Monday 30 September 2013,  at 10:15 - 12:00


1531-219 (Aud. D4), Math. Department

Danish and US seismic research during the Cold War

Lif Jacobsen, Centre for Science Studies, Aarhus University

Drawing upon the private letters of Danish seismologist Inge Lehmann, archival sources in Denmark and USA, scientific documents and personal accounts, this paper explores how Danish seismic science was influenced by Cold War geopolitics.

Before the Cold War, seismology, the study of earthquakes and the movement of seismic waves, was a hampered by the lack of method, standardised instruments and funding. With the spread of nuclear technologies in the 1950s it became a priority of the US military to develop scientific means for detecting nuclear bomb explosions at a long distance. Seismology could offer such means, since (underground) explosions created waves similar to earthquakes. As a result, government funding for seismic research increased dramatically in the USA.

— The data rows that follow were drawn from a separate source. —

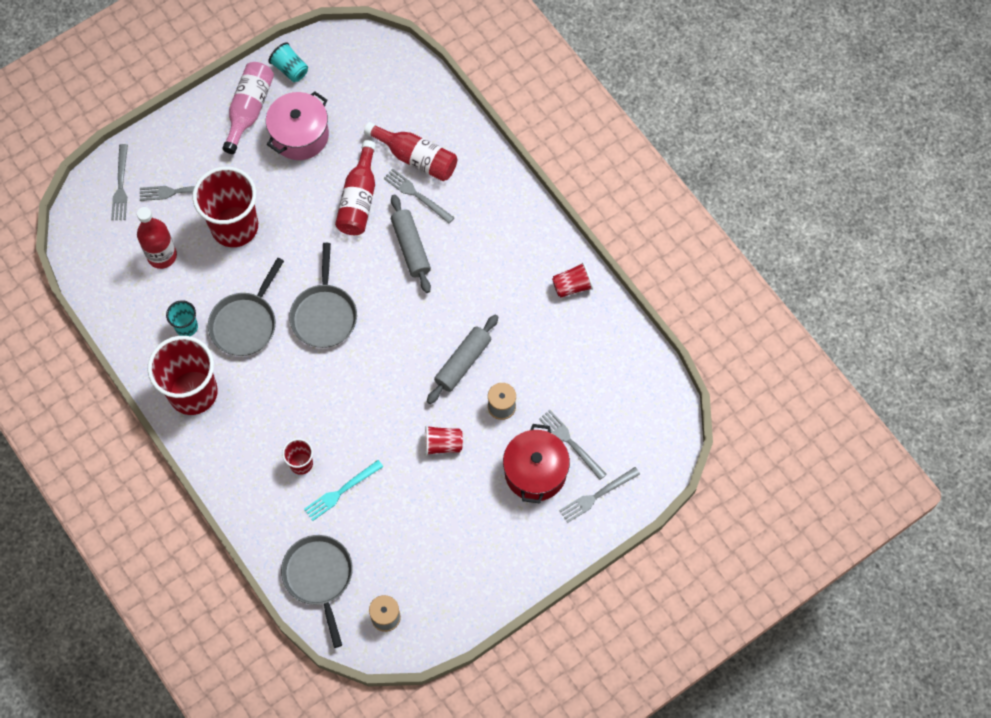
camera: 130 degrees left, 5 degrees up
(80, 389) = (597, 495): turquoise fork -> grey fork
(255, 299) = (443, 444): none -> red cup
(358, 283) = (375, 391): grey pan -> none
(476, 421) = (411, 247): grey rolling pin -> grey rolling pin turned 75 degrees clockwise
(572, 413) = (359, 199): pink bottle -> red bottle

By engaging Danish seismologists in research projects and other forms of scholarly cooperation with US scientific institutions, American military agencies sought to get access to knowledge and localities in Greenland. Individual scientists and the Seismic Section, on the other hand, initially accepted the co-option, because it gave them some degree of access to the growing American seismic research community and part in the knowledge exchanges.

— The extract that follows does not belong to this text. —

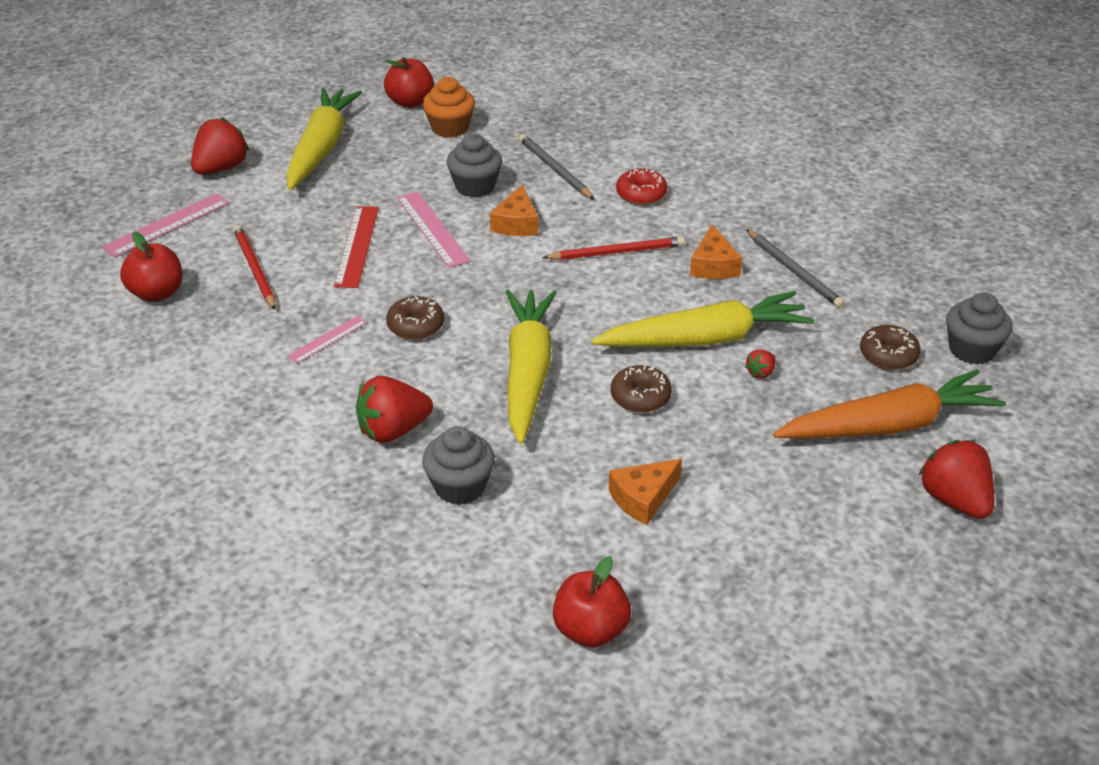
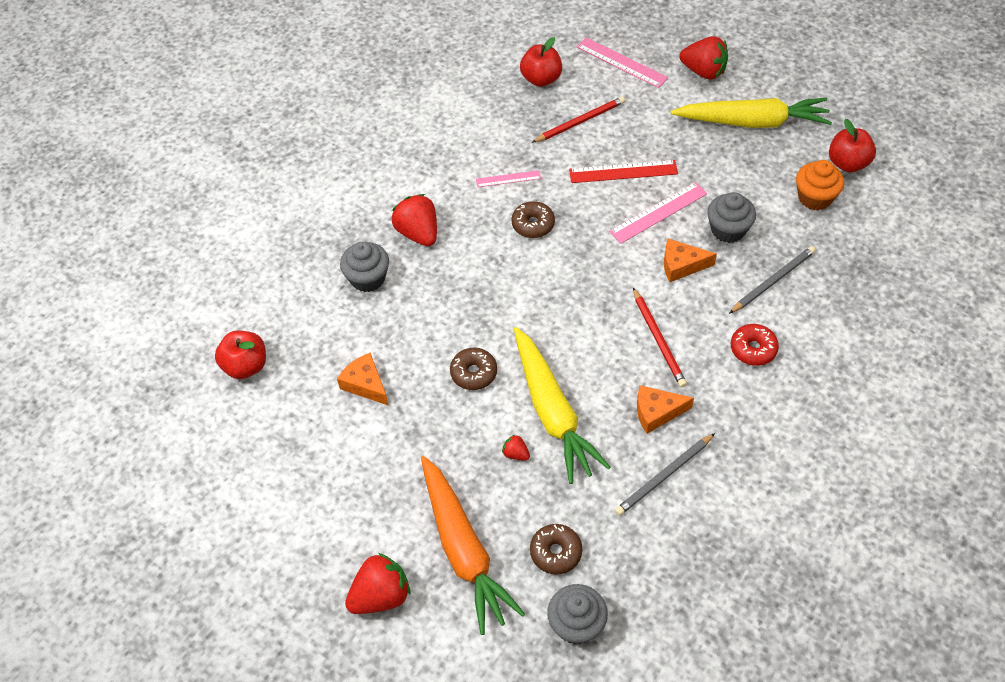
camera: 85 degrees right, 15 degrees up
(328, 339) = (508, 179): pink ruler -> pink ruler turned 45 degrees counterclockwise
(528, 372) = (491, 299): yellow carrot -> none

As Denmark’s own disarmament policy increasingly directed the research activities at the Section, the relationship to US agencies became more complex and politically charged with each side pursuing their own agendas.

The paper is the result of research done for the Exploring Greenland- project.

Lif Jacobsen is a postdoc at Centre for Science Studies, Department of Physics and Astronomy, University of Aarhus. She is a history graduate from University of Southern Denmark and in 2010 received her PhD from University of Tasmania, Australia. Here she did her thesis on the environmental history of the Australian South-East trawl fishery. Her research focuses on the connection between science, politics and the environment in a historical context. Methodologically she prefers to work within a transnational or cross disciplinary framework. Currently she is working on a project about seismology in Greenland during the Cold War.